Jonathan Morgan
How and why is there something rather than nothing? If that’s not an ultimate question, I don’t know what is. It’s also the driving question of the philosopher and theologian Robert Cummings Neville’s latest, and most ambitious, opus. This work, Ultimates, is not just ambitious in its question; it’s also incredibly ambitious in scope, as Neville looks at nearly every major religious tradition in depth.
The most surprising and refreshing part of this book is that it’s actually relevant to life. This is incredibly rare within modern philosophy, which is all too often just weird, dense, abstract reflections on itself. Instead, Neville dares to talk about goodness, beauty, and truth. He dares to recognize value. It’s crazy to have to call such a thing “daring,” but regrettably most of modern philosophy won’t touch these topics. Best of all, Neville doesn’t just talk about how we actually live – he brings as much data to bear on the question as possible. Like I said, it’s an ambitious book.

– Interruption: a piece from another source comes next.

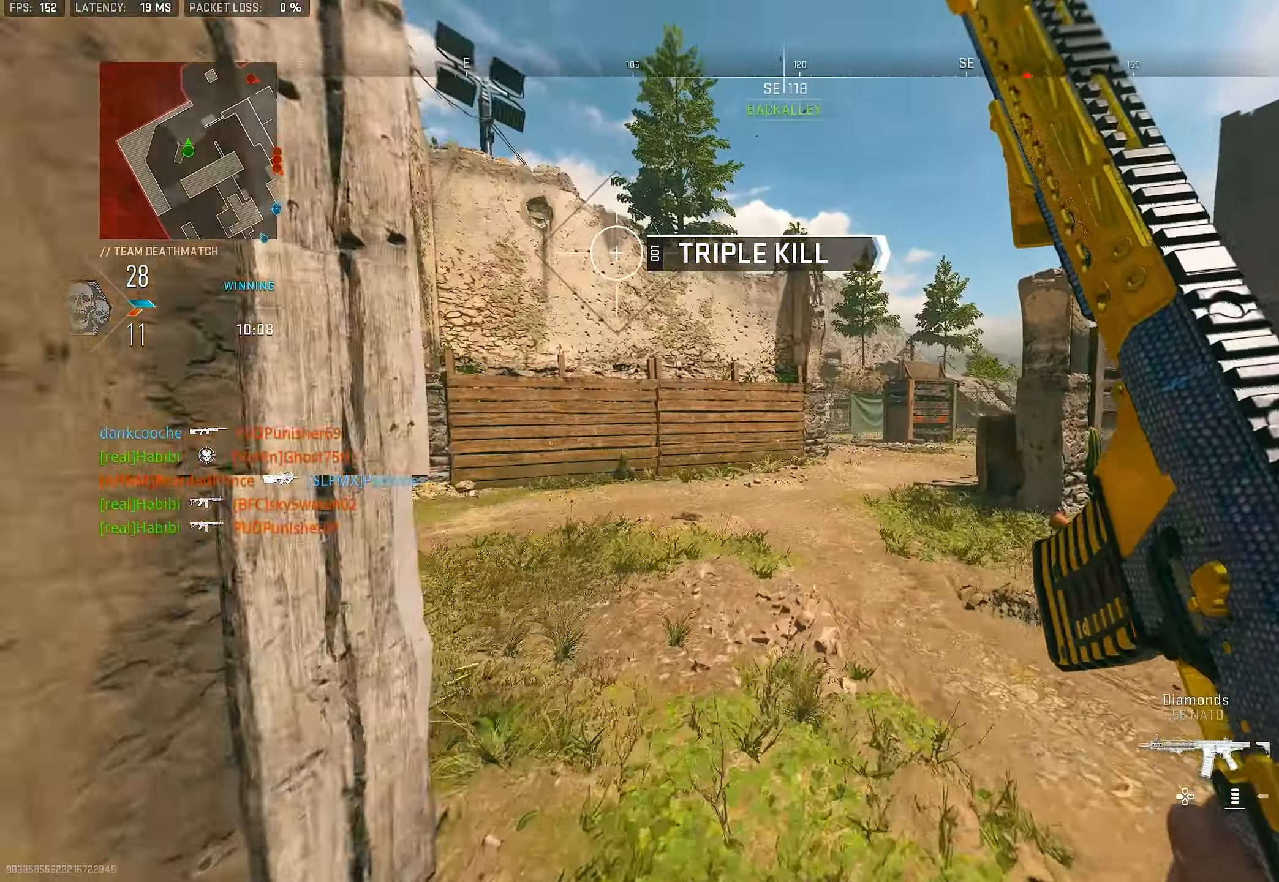
{"buttons": [], "left_stick": "up", "right_stick": "right", "events": [[66, "right_stick", "center"], [466, "right_stick", "right"]]}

So of course I can’t cover the whole thing. But here’s a snippet. Given the way the cosmos is, Neville argues that there are “ultimate” questions that we can’t help but run up against. They’re the problems that are inescapable – to opt out of answering them is itself an answer. They’re also the sorts of problems that nearly all religions have built solutions to address. That’s not to say the solutions are all the same – they tend to range across the imaginable spectrum. It’s simply to say that even radically different solutions are aimed at answering the same questions – the ultimate questions.